**Seu objetivo:**
Reescreva todos os itens abaixo, substituindo cada ocorrência de "Anônimo" por "Visitante" e mantendo o restante sem nenhuma alteração.

**Informações fornecidas:**

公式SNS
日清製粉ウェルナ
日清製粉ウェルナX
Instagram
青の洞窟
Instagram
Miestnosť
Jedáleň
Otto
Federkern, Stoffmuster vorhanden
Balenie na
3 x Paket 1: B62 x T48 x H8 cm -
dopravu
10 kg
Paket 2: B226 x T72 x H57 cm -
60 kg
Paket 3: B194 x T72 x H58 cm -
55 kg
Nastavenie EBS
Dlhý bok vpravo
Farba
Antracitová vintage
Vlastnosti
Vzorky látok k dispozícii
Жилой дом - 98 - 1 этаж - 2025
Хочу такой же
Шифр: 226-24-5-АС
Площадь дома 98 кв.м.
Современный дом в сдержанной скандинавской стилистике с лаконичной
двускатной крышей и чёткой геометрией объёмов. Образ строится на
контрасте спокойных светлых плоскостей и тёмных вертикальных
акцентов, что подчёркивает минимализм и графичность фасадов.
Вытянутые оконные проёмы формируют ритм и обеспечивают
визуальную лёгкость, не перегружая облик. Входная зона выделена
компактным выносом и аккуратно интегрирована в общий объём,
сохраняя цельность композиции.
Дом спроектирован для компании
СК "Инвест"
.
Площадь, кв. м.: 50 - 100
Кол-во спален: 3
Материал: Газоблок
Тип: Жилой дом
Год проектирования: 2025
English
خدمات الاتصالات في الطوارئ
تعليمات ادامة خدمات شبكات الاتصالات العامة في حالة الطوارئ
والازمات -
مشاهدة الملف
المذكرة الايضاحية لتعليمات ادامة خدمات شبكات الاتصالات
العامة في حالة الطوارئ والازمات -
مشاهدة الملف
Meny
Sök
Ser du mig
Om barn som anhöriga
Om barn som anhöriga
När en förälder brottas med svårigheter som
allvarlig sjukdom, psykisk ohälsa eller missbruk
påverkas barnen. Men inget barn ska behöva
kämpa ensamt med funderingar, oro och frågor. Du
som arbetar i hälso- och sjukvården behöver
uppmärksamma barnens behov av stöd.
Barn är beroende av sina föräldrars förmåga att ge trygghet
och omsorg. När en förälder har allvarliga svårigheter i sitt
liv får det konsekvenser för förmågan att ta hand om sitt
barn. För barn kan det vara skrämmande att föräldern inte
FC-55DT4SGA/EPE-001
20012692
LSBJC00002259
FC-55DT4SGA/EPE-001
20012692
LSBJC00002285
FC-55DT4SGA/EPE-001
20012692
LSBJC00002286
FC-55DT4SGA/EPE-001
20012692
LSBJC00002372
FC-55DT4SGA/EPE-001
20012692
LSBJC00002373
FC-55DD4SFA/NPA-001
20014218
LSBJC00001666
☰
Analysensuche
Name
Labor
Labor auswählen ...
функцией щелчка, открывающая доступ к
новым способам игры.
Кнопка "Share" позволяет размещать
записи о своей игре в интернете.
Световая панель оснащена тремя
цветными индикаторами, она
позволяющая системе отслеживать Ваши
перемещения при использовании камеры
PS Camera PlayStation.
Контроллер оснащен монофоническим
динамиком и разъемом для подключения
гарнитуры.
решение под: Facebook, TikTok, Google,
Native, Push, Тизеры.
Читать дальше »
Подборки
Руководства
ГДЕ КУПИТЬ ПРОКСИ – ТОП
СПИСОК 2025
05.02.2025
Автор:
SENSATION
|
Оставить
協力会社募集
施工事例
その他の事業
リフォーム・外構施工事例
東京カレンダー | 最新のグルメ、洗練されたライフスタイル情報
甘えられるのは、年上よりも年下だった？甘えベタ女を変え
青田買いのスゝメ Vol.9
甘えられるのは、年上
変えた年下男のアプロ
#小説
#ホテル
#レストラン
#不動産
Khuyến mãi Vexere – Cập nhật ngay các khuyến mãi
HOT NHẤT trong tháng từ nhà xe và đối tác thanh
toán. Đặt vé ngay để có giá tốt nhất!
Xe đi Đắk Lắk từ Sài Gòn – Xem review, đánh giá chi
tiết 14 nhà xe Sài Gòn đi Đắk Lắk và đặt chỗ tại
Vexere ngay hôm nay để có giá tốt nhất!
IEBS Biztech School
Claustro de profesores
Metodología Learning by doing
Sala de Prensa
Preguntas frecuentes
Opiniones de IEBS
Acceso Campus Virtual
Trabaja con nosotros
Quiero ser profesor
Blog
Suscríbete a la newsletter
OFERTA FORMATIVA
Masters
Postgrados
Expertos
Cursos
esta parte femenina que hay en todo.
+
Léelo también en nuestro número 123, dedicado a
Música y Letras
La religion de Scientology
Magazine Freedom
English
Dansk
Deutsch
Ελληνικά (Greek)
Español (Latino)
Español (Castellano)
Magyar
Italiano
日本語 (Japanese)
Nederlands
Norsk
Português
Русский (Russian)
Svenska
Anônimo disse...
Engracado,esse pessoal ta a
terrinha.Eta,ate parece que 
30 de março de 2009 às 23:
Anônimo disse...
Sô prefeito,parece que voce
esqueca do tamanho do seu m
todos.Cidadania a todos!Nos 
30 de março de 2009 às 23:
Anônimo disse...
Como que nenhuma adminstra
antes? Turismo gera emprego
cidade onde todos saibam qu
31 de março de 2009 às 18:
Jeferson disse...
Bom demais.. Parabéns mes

**Tarefa concluída:**
公式SNS
日清製粉ウェルナ
日清製粉ウェルナX
Instagram
青の洞窟
Instagram
Miestnosť
Jedáleň
Otto
Federkern, Stoffmuster vorhanden
Balenie na
3 x Paket 1: B62 x T48 x H8 cm -
dopravu
10 kg
Paket 2: B226 x T72 x H57 cm -
60 kg
Paket 3: B194 x T72 x H58 cm -
55 kg
Nastavenie EBS
Dlhý bok vpravo
Farba
Antracitová vintage
Vlastnosti
Vzorky látok k dispozícii
Жилой дом - 98 - 1 этаж - 2025
Хочу такой же
Шифр: 226-24-5-АС
Площадь дома 98 кв.м.
Современный дом в сдержанной скандинавской стилистике с лаконичной
двускатной крышей и чёткой геометрией объёмов. Образ строится на
контрасте спокойных светлых плоскостей и тёмных вертикальных
акцентов, что подчёркивает минимализм и графичность фасадов.
Вытянутые оконные проёмы формируют ритм и обеспечивают
визуальную лёгкость, не перегружая облик. Входная зона выделена
компактным выносом и аккуратно интегрирована в общий объём,
сохраняя цельность композиции.
Дом спроектирован для компании
СК "Инвест"
.
Площадь, кв. м.: 50 - 100
Кол-во спален: 3
Материал: Газоблок
Тип: Жилой дом
Год проектирования: 2025
English
خدمات الاتصالات في الطوارئ
تعليمات ادامة خدمات شبكات الاتصالات العامة في حالة الطوارئ
والازمات -
مشاهدة الملف
المذكرة الايضاحية لتعليمات ادامة خدمات شبكات الاتصالات
العامة في حالة الطوارئ والازمات -
مشاهدة الملف
Meny
Sök
Ser du mig
Om barn som anhöriga
Om barn som anhöriga
När en förälder brottas med svårigheter som
allvarlig sjukdom, psykisk ohälsa eller missbruk
påverkas barnen. Men inget barn ska behöva
kämpa ensamt med funderingar, oro och frågor. Du
som arbetar i hälso- och sjukvården behöver
uppmärksamma barnens behov av stöd.
Barn är beroende av sina föräldrars förmåga att ge trygghet
och omsorg. När en förälder har allvarliga svårigheter i sitt
liv får det konsekvenser för förmågan att ta hand om sitt
barn. För barn kan det vara skrämmande att föräldern inte
FC-55DT4SGA/EPE-001
20012692
LSBJC00002259
FC-55DT4SGA/EPE-001
20012692
LSBJC00002285
FC-55DT4SGA/EPE-001
20012692
LSBJC00002286
FC-55DT4SGA/EPE-001
20012692
LSBJC00002372
FC-55DT4SGA/EPE-001
20012692
LSBJC00002373
FC-55DD4SFA/NPA-001
20014218
LSBJC00001666
☰
Analysensuche
Name
Labor
Labor auswählen ...
функцией щелчка, открывающая доступ к
новым способам игры.
Кнопка "Share" позволяет размещать
записи о своей игре в интернете.
Световая панель оснащена тремя
цветными индикаторами, она
позволяющая системе отслеживать Ваши
перемещения при использовании камеры
PS Camera PlayStation.
Контроллер оснащен монофоническим
динамиком и разъемом для подключения
гарнитуры.
решение под: Facebook, TikTok, Google,
Native, Push, Тизеры.
Читать дальше »
Подборки
Руководства
ГДЕ КУПИТЬ ПРОКСИ – ТОП
СПИСОК 2025
05.02.2025
Автор:
SENSATION
|
Оставить
協力会社募集
施工事例
その他の事業
リフォーム・外構施工事例
東京カレンダー | 最新のグルメ、洗練されたライフスタイル情報
甘えられるのは、年上よりも年下だった？甘えベタ女を変え
青田買いのスゝメ Vol.9
甘えられるのは、年上
変えた年下男のアプロ
#小説
#ホテル
#レストラン
#不動産
Khuyến mãi Vexere – Cập nhật ngay các khuyến mãi
HOT NHẤT trong tháng từ nhà xe và đối tác thanh
toán. Đặt vé ngay để có giá tốt nhất!
Xe đi Đắk Lắk từ Sài Gòn – Xem review, đánh giá chi
tiết 14 nhà xe Sài Gòn đi Đắk Lắk và đặt chỗ tại
Vexere ngay hôm nay để có giá tốt nhất!
IEBS Biztech School
Claustro de profesores
Metodología Learning by doing
Sala de Prensa
Preguntas frecuentes
Opiniones de IEBS
Acceso Campus Virtual
Trabaja con nosotros
Quiero ser profesor
Blog
Suscríbete a la newsletter
OFERTA FORMATIVA
Masters
Postgrados
Expertos
Cursos
esta parte femenina que hay en todo.
+
Léelo también en nuestro número 123, dedicado a
Música y Letras
La religion de Scientology
Magazine Freedom
English
Dansk
Deutsch
Ελληνικά (Greek)
Español (Latino)
Español (Castellano)
Magyar
Italiano
日本語 (Japanese)
Nederlands
Norsk
Português
Русский (Russian)
Svenska
Visitante disse...
Engracado,esse pessoal ta a
terrinha.Eta,ate parece que 
30 de março de 2009 às 23:
Visitante disse...
Sô prefeito,parece que voce
esqueca do tamanho do seu m
todos.Cidadania a todos!Nos 
30 de março de 2009 às 23:
Visitante disse...
Como que nenhuma adminstra
antes? Turismo gera emprego
cidade onde todos saibam qu
31 de março de 2009 às 18:
Jeferson disse...
Bom demais.. Parabéns mes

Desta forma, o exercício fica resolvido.